"I jumped off Spain's highest building"
BASE jumpers get their kicks from hurling themselves from the highest points The activity is highly dangerous, for beginners and novices alike
"I sneaked into the Torre de Cristal in Madrid with my colleague Manuel Chana and we jumped from the 249-meter tower, Spain's highest building, in January 2008," says "El Amarillo," an Austrian based in Spain who prefers only to reveal the initials of his real name: H. S. His friend Chana has since died in a parachuting accident.
"We dressed in overalls and pretended be workmen," he explains. "We sneaked in at lunchtime and went up to the top floor. We had to climb up the last few meters. Just before we jumped, we took off the overalls and put on the parachute.
"Jumping off the Torre de Cristal was something incredible, because we knew what we were doing was illegal. It was an enormous rush, one that I will never forget," he recalls.
BASE jumping is a form of parachuting that takes its name from the initials of the four kinds of location from which practitioners can launch themselves: buildings, antennas, spans (bridges) and earth (cliffs). You can view an array of their exploits, featuring jumpers such as Armando del Rey, Abraham Cubo, Álvaro Bultó, Santiago Corella and Toni López, Daniel Hernán and El Amarillo, on the internet, on sites such as YouTube. In urban areas the jumps are usually illegal, as the owners of Spain's major buildings are reluctant to allow such jumps, which are highly dangerous.
We knew what we were doing was illegal. It was an enormous rush, one that I will never forget"
"I have seen four people die right next to me," says Hernán, who works as a parachuting instructor and a fireman. "And some of them were friends, which is why I am conscious of how dangerous all of this is."
He says he took up the sport almost by chance: "A friend bought a suit and we went to the mountains to try it out. Now I think it was madness, but it all turned out OK."
The people who die jumping off buildings fit two different profiles, he believes. "They can either be experts or novices; the first because they are over-confident, the second because they don't know how to react to a problem."
The records broken by El Amarillo's fellow countryman Felix Baumgartner last month, when he jumped from over 39,000 meters and broke the sound barrier with a speed of 1,342.8 kilometers per hour, have made the activity better known. Even so, there are barely more than 30 BASE jumpers in Spain.
"I met Felix in California and I remember he was already making a name for himself then, as he jumped out of a plane dressed as a cowboy, with boots on and everything," says El Amarillo.
Hernán acknowledges Baumgartner's achievement. "It is something any of us would have dreamed about. I got to know about his exploits a while ago, like when he sneaked into the Taipei 101 towers [the world's second-tallest skyscraper] in Taiwan."

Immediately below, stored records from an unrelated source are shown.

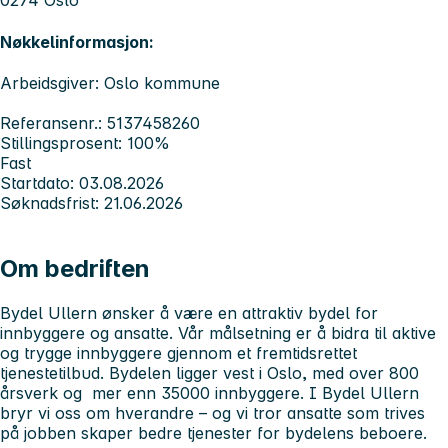
0274 Oslo
Nøkkelinformasjon:
Arbeidsgiver: Oslo kommune
Referansenr.: 5137458260
Stillingsprosent: 100%
Fast
Startdato: 03.08.2026
Søknadsfrist: 21.06.2026
Om bedriften
Bydel Ullern ønsker å være en attraktiv bydel for
innbyggere og ansatte. Vår målsetning er å bidra til aktive
og trygge innbyggere gjennom et fremtidsrettet
tjenestetilbud. Bydelen ligger vest i Oslo, med over 800
årsverk og mer enn 35000 innbyggere. I Bydel Ullern
bryr vi oss om hverandre – og vi tror ansatte som trives
på jobben skaper bedre tjenester for bydelens beboere.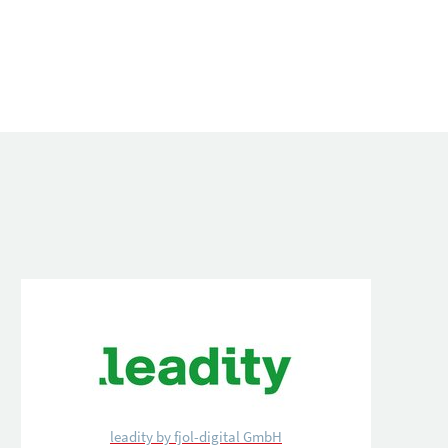
leadity by fjol-digital GmbH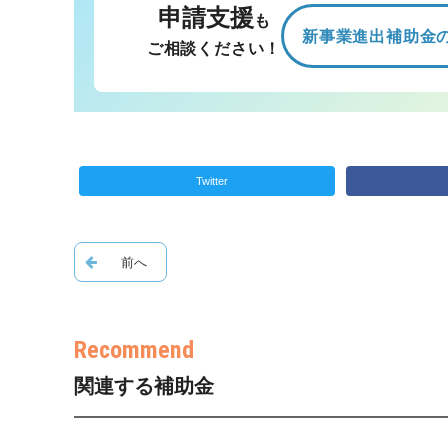
申請支援
も
新事業進出補助金
ご相談ください！
Twitter
関連する補助金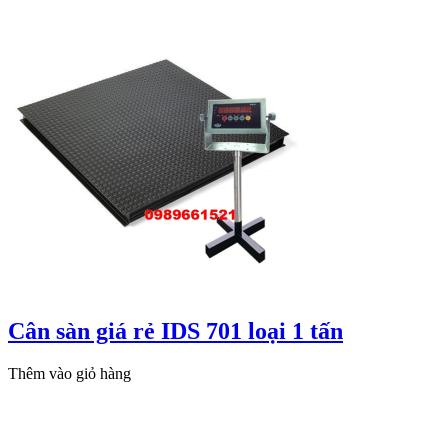
Cân sàn giá rẻ IDS 701 loại 1 tấn
Thêm vào giỏ hàng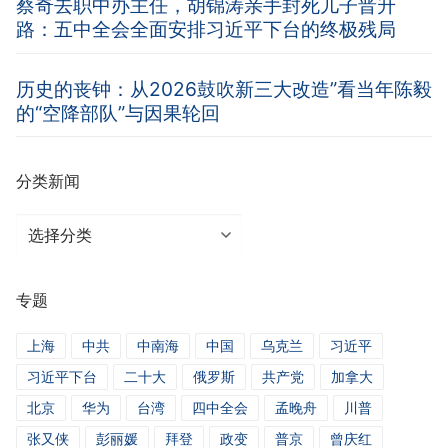
蔡奇去职中办主任，胡锦涛亲手封死儿子晋升
路：五中全会全面安排习近平下台的终极残局
历史的丧钟：从2026鼓吹新三大改造”看当年陈毅
的“空降部队”与因果轮回
分类新闻
分
类
新
专题
闻
上海
中共
中南海
中国
乌克兰
习近平
习近平下台
二十大
俄罗斯
共产党
加拿大
北京
华为
台湾
四中全会
孟晚舟
川普
张又侠
彭丽媛
拜登
政变
普京
曾庆红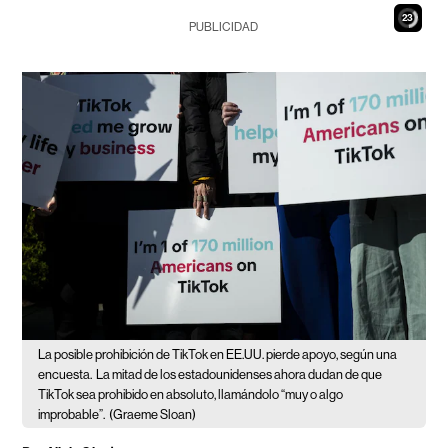
22
PUBLICIDAD
La posible prohibición de TikTok en EE.UU. pierde apoyo, según una
encuesta.
La mitad de los estadounidenses ahora dudan de que
TikTok sea prohibido en absoluto, llamándolo “muy o algo
improbable”.
(Graeme Sloan)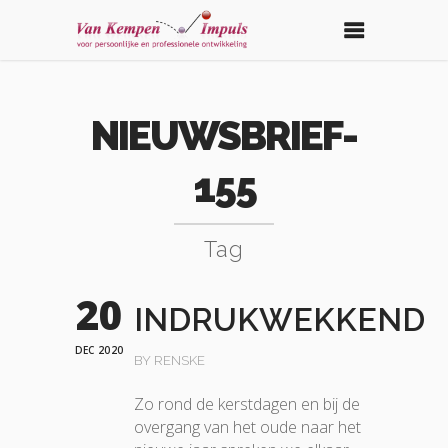
NIEUWSBRIEF-
155
Tag
20
INDRUKWEKKEND
DEC 2020
BY RENSKE
Zo rond de kerstdagen en bij de
overgang van het oude naar het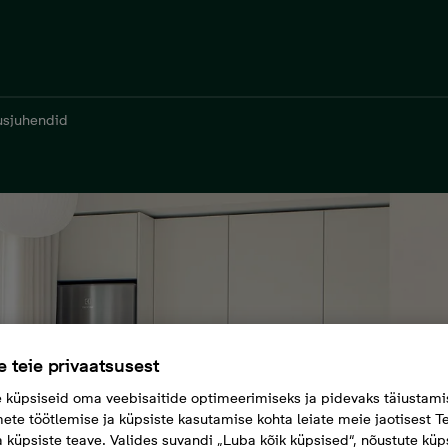
usjuhendid
 teie privaatsusest
küpsiseid oma veebisaitide optimeerimiseks ja pidevaks täiustami
ete töötlemise ja küpsiste kasutamise kohta leiate meie jaotisest Te
a küpsiste teave. Valides suvandi „Luba kõik küpsised“, nõustute küp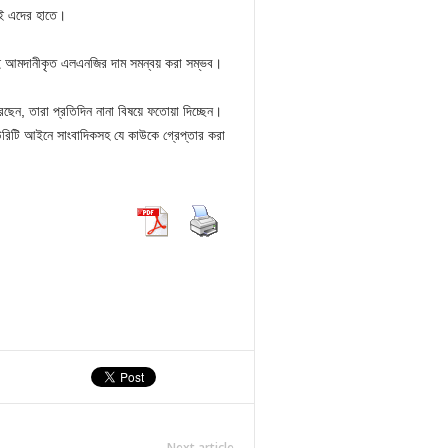
বই এদের হাতে।
করেই আমদানীকৃত এলএনজির দাম সমন্বয় করা সম্ভব।
করেছেন, তারা প্রতিদিন নানা বিষয়ে ফতোয়া দিচ্ছেন।
িকিউরিটি আইনে সাংবাদিকসহ যে কাউকে গ্রেপ্তার করা
Next article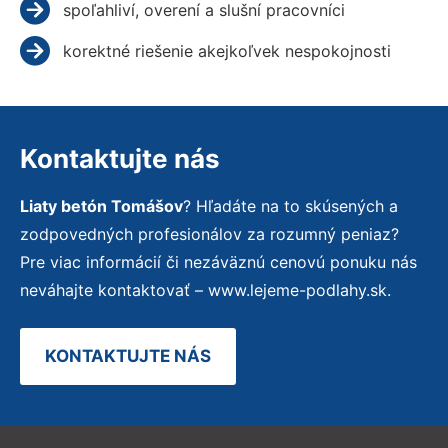
spoľahliví, overení a slušní pracovníci
korektné riešenie akejkoľvek nespokojnosti
Kontaktujte nás
Liaty betón Tomášov
? Hľadáte na to skúsených a
zodpovedných profesionálov za rozumný peniaz?
Pre viac informácií či nezáväznú cenovú ponuku nás
neváhajte kontaktovať – www.lejeme-podlahy.sk.
KONTAKTUJTE NÁS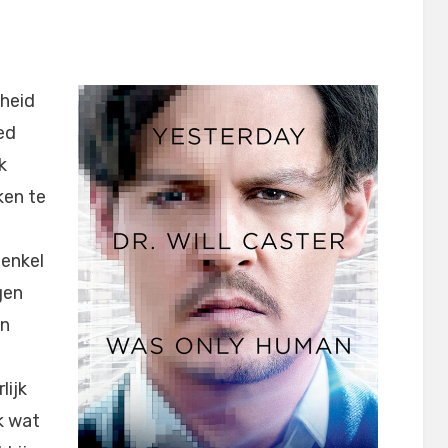
kheid
oed
k
ken te
 enkel
gen
n
lijk
k wat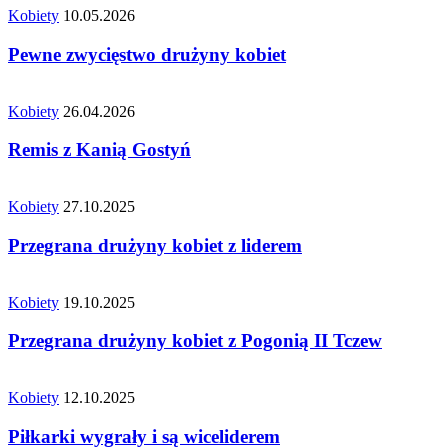
Kobiety
10.05.2026
Pewne zwycięstwo drużyny kobiet
Kobiety
26.04.2026
Remis z Kanią Gostyń
Kobiety
27.10.2025
Przegrana drużyny kobiet z liderem
Kobiety
19.10.2025
Przegrana drużyny kobiet z Pogonią II Tczew
Kobiety
12.10.2025
Piłkarki wygrały i są wiceliderem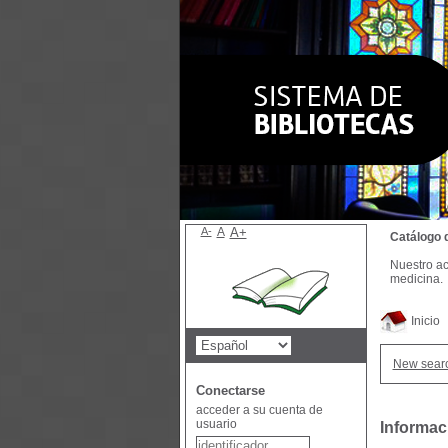
A-
A
A+
Catálogo 
Nuestro ac
medicina.
Inicio
New sear
Conectarse
acceder a su cuenta de
usuario
Informac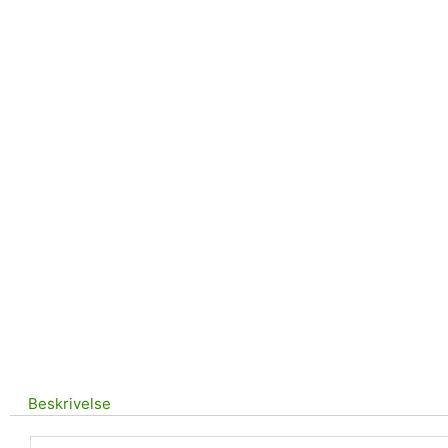
Beskrivelse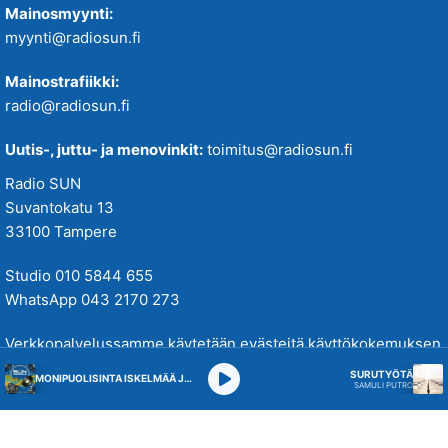
Mainosmyynti:
myynti@radiosun.fi
Mainostrafiikki:
radio@radiosun.fi
Uutis-, juttu- ja menovinkit:
toimitus@radiosun.fi
Radio SUN
Suvantokatu 13
33100 Tampere
Studio 010 5844 655
WhatsApp 043 2170 273
Verkkopalvelussamme käytetään evästeitä käyttökokemuksen
parantamiseksi. Tutustu tietosuojakäytäntöihimme
täällä
.
SURUTYÖTÄ
MONIPUOLISINTA ISKELMÄÄ JA PARASTA POPPIA
SAMULI PUTRO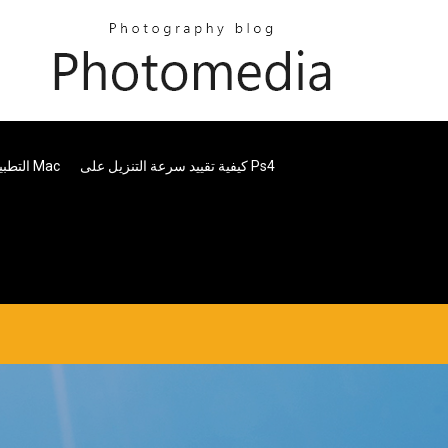
كيفية تقييد سرعة التنزيل على Ps4
يوتيوب تنزيل الموسيقى Mp3 التطبيق لنظام التشغيل Mac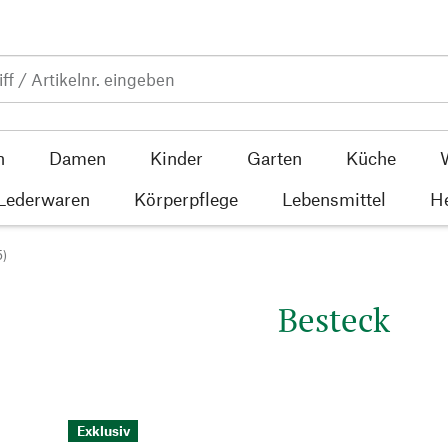
n
Damen
Kinder
Garten
Küche
 Lederwaren
Körperpflege
Lebensmittel
He
5)
Besteck
Exklusiv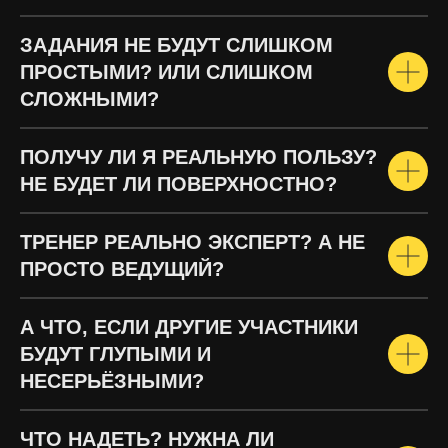
ЗАДАНИЯ НЕ БУДУТ СЛИШКОМ
ПРОСТЫМИ? ИЛИ СЛИШКОМ
СЛОЖНЫМИ?
ПОЛУЧУ ЛИ Я РЕАЛЬНУЮ ПОЛЬЗУ?
НЕ БУДЕТ ЛИ ПОВЕРХНОСТНО?
ТРЕНЕР РЕАЛЬНО ЭКСПЕРТ? А НЕ
ПРОСТО ВЕДУЩИЙ?
А ЧТО, ЕСЛИ ДРУГИЕ УЧАСТНИКИ
БУДУТ ГЛУПЫМИ И
НЕСЕРЬЁЗНЫМИ?
ЧТО НАДЕТЬ? НУЖНА ЛИ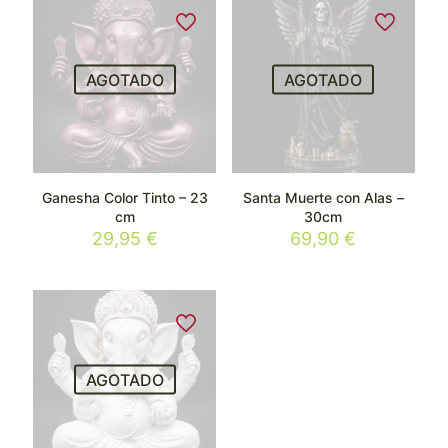
AGOTADO
AGOTADO
Ganesha Color Tinto – 23
Santa Muerte con Alas –
cm
30cm
29,95
€
69,90
€
AGOTADO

BASE jumpers use suits with wings that allow them to glide much further: "We manage to travel four meters lengthways for every meter that we fall," explains Hernán. "And that is almost like flying."
He says the risk increases depending on the jumper's proximity to the wall from which they launch. "The adrenalin explodes through your body, and that's why it is much more difficult," explains the instructor, who says he would never dream of teaching BASE jumping. "I don't want anyone's death to be my responsibility."